SDE vs EBITDA for Earnings Calculation
SDE vs EBITDA for Earnings Calculation
When valuing a business based on its earnings, the specific metric used—Seller Discretionary Earnings (SDE) or Earnings Before Interest, Taxes, Depreciation, and Amortization (EBITDA)—depends on the size and management structure of the company.
Seller Discretionary Earnings (SDE)
- What it is: SDE is the total financial benefit that a single owner-operator derives from the business.
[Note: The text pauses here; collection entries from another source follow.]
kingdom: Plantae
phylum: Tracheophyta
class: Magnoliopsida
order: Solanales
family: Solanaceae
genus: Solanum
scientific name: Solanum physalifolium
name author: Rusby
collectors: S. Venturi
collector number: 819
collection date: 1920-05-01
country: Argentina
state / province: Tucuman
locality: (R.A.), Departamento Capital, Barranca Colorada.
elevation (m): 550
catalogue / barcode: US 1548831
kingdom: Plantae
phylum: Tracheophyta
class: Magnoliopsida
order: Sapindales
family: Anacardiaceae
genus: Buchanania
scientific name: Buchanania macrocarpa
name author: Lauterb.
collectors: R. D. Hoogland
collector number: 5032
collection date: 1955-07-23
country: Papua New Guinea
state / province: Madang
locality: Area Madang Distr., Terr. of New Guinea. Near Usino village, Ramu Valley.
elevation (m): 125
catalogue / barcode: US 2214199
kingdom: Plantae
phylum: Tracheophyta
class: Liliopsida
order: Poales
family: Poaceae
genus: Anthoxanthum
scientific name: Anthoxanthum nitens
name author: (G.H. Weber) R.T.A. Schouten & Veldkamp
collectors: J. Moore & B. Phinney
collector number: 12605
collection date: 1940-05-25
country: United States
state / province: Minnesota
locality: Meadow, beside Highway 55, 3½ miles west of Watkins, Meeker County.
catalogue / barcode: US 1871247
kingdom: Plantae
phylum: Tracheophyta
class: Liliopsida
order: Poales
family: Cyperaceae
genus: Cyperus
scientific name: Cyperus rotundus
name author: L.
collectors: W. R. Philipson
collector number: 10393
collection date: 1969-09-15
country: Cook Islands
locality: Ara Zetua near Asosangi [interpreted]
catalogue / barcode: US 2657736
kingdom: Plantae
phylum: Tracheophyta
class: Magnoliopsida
It is calculated by taking the company's profit and adding back the owner's salary and any personal benefits run through the company.
- Formula:
SDE = (Revenue - Operating Expenses - Cost of Goods) + Owner's Compensation - When to use it: SDE is the standard for valuing small businesses where the owner is central to the day-to-day operations. It represents the true earnings potential for a new owner who would step into that role.
Earnings Before Interest, Taxes, Depreciation, and Amortization (EBITDA)
- What it is: EBITDA is a measure of a company's overall profitability, excluding non-operating expenses. It treats the owner's or CEO's salary as a real operating expense because a new owner would need to hire someone to fill that role.
- When to use it: EBITDA is the standard for larger businesses that have a management team in place and are not dependent on a single owner-operator. It provides a clearer picture of the company's operational profitability.
The choice between SDE and EBITDA is a critical first step in The Core Formula for Startup Valuation, as it establishes the earnings baseline to which a multiple will be applied.